Aria went to put the sword back in its place on the stone slab, but found she couldn’t grasp it. She turned to face him. “You will need others to fight with these weapons if you plan on winning.”

Tor pulled his knees to his chest. “I don’t need anyone,” he mumbled.

Aria sighed. “You need me.” She went to the table and went to take the seashell in her hands but that didn’t work either. She turned to Tor and pointed at the seashell. “Take this, and when you need me, sound the horn.”

Tor looked at her blazing amethyst eyes, the thing he created by accident.
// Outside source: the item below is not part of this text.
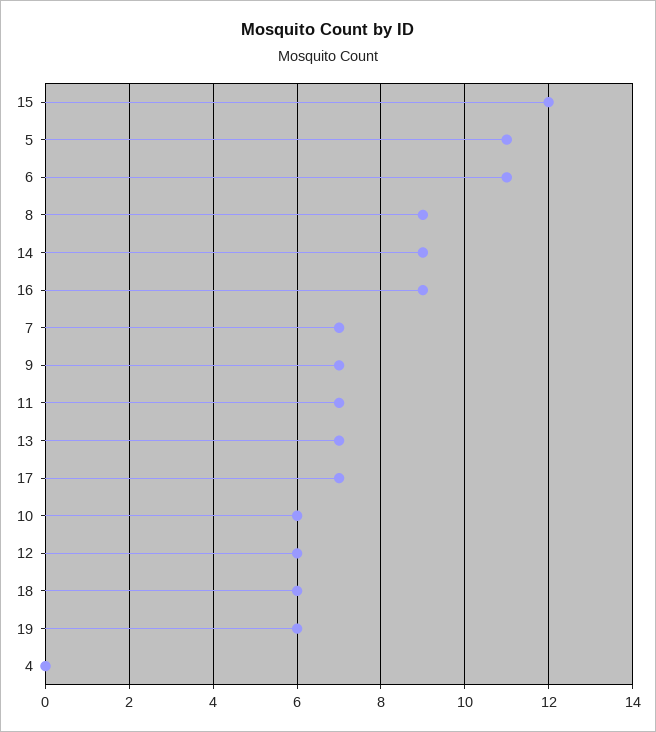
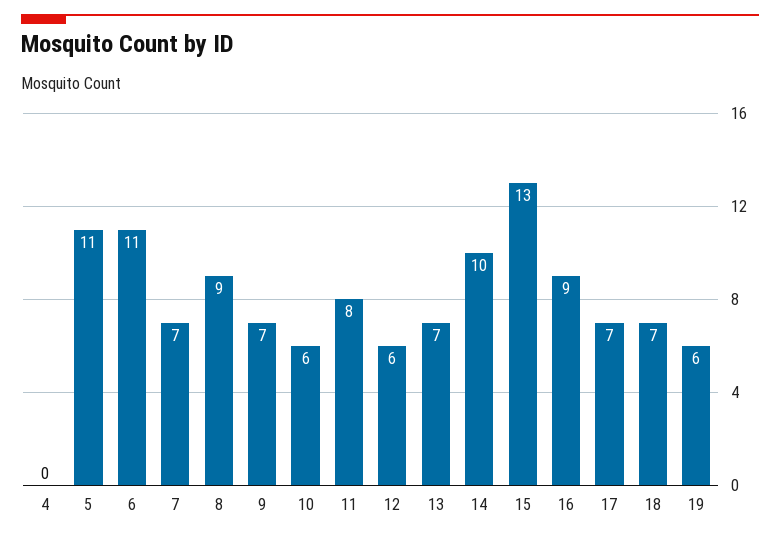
15: 12 -> 13
14: 9 -> 10
11: 7 -> 8
18: 6 -> 7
Feeling defeat, he brought himself to his feet and hung his head, no longer able to meet her eyes. He held the shell with both hands as he left the cairn.

The second time they came night fell across the sky, but the star cloud was replaced by a black night, stars invisible behind a shield placed over the village. Tor sat at the bonfire with the other villagers while they danced and chanted, futile attempts to make the sky show itself. He waited, watching their concerned faces as blackness grew blacker and the bonfire became the only beacon of light in their midst. After what seemed like hours a rustle through the trees followed by a high pitched scream startled them. Tor stood, fists clenched at his side, eyes scouring the bushes. Villagers huddled together on the other side of the bonfire in fear, Tor regarded them cowards. Everything they ever worked for was in jeopardy. Their crops burned, their sky taken, and yet they were like timid frightened children, cowering from monsters.